Metrô do Recife: veja as propostas dos candidatos ao Governo de Pernambuco
Raquel Lyra, João Campos e Ivan Moraes divergem sobre concessão e futuro do Metrô do Recife. Entenda as propostas
Foto: Reprodução O futuro do Metrô do Recife entrou de vez no debate eleitoral em Pernambuco. Raquel Lyra (PSD), João Campos (PSB) e Ivan Moraes (PSOL) apresentam diferenças importantes sobre o modelo que deve ser adotado no sistema.
Enquanto Raquel defende a parceria com a iniciativa privada, João admite uma concessão, mas questiona pontos do projeto atual. Ivan, por sua vez, é contrário à transferência da operação para empresas privadas.
O que Raquel Lyra defende para o Metrô do Recife?
A governadora Raquel Lyra defende o modelo de Parceria Público-Privada (PPP) e participou das articulações com o Governo Federal para avançar no processo de estadualização do sistema.
A proposta prevê que a operação seja posteriormente transferida à iniciativa privada por um período de 30 anos.
Um dos pontos centrais do projeto é a previsão de recursos federais para recuperar e modernizar a estrutura atualmente existente.
Entre os principais pontos estão:
- concessão da operação por 30 anos;
- manutenção da infraestrutura como patrimônio público;
- previsão de R$ 4 bilhões em recursos da União;
- recuperação e modernização das 37 estações;
- participação do Estado na estruturação do novo modelo.
João Campos aceita concessão, mas critica projeto
João Campos não descarta a participação da iniciativa privada na operação do Metrô do Recife.
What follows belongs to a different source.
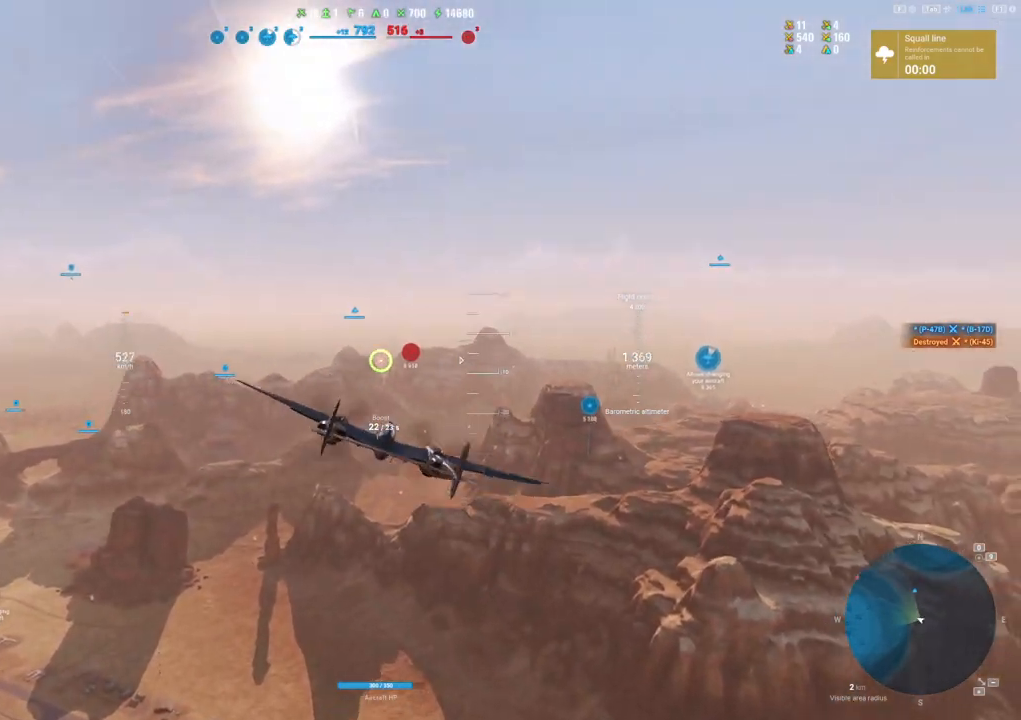
{"keys": ["shift"], "mouse": [], "mouse_move": "still", "events": []}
O posicionamento do candidato, porém, traz críticas à modelagem atualmente discutida.
Para Campos, uma eventual concessão precisa representar uma melhora efetiva na qualidade do transporte oferecido à população.
Uma das principais críticas feitas pelo candidato é a ausência, no projeto atual, de uma expansão significativa da malha metroviária ao longo das próximas décadas.
Na avaliação de João Campos, um contrato com duração de décadas não deveria se limitar à recuperação da estrutura já existente.
Ele defende que o planejamento também contemple a ampliação do sistema, com novas linhas e maior alcance do transporte sobre trilhos na Região Metropolitana do Recife.
Dessa forma, embora Raquel e João admitam a presença da iniciativa privada, existem divergências sobre como o projeto deve ser estruturado e quais investimentos precisam estar previstos.
Ivan Moraes é contra concessão à iniciativa privada
Ivan Moraes apresenta uma posição diferente dos outros dois candidatos. O representante do PSOL é contrário à concessão da operação do metrô para empresas privadas.
O candidato defende que o sistema permaneça integralmente público e argumenta que os investimentos necessários podem ser realizados sem alterar o modelo de operação.
Ivan também critica os posicionamentos de Raquel Lyra e João Campos e questiona a estratégia adotada pelo Governo Federal para o sistema pernambucano.
Para Ivan Moraes, caso existam R$ 4 bilhões disponíveis para investimentos, os recursos deveriam ser aplicados diretamente na recuperação do Metrô do Recife enquanto o sistema permanece sob gestão pública.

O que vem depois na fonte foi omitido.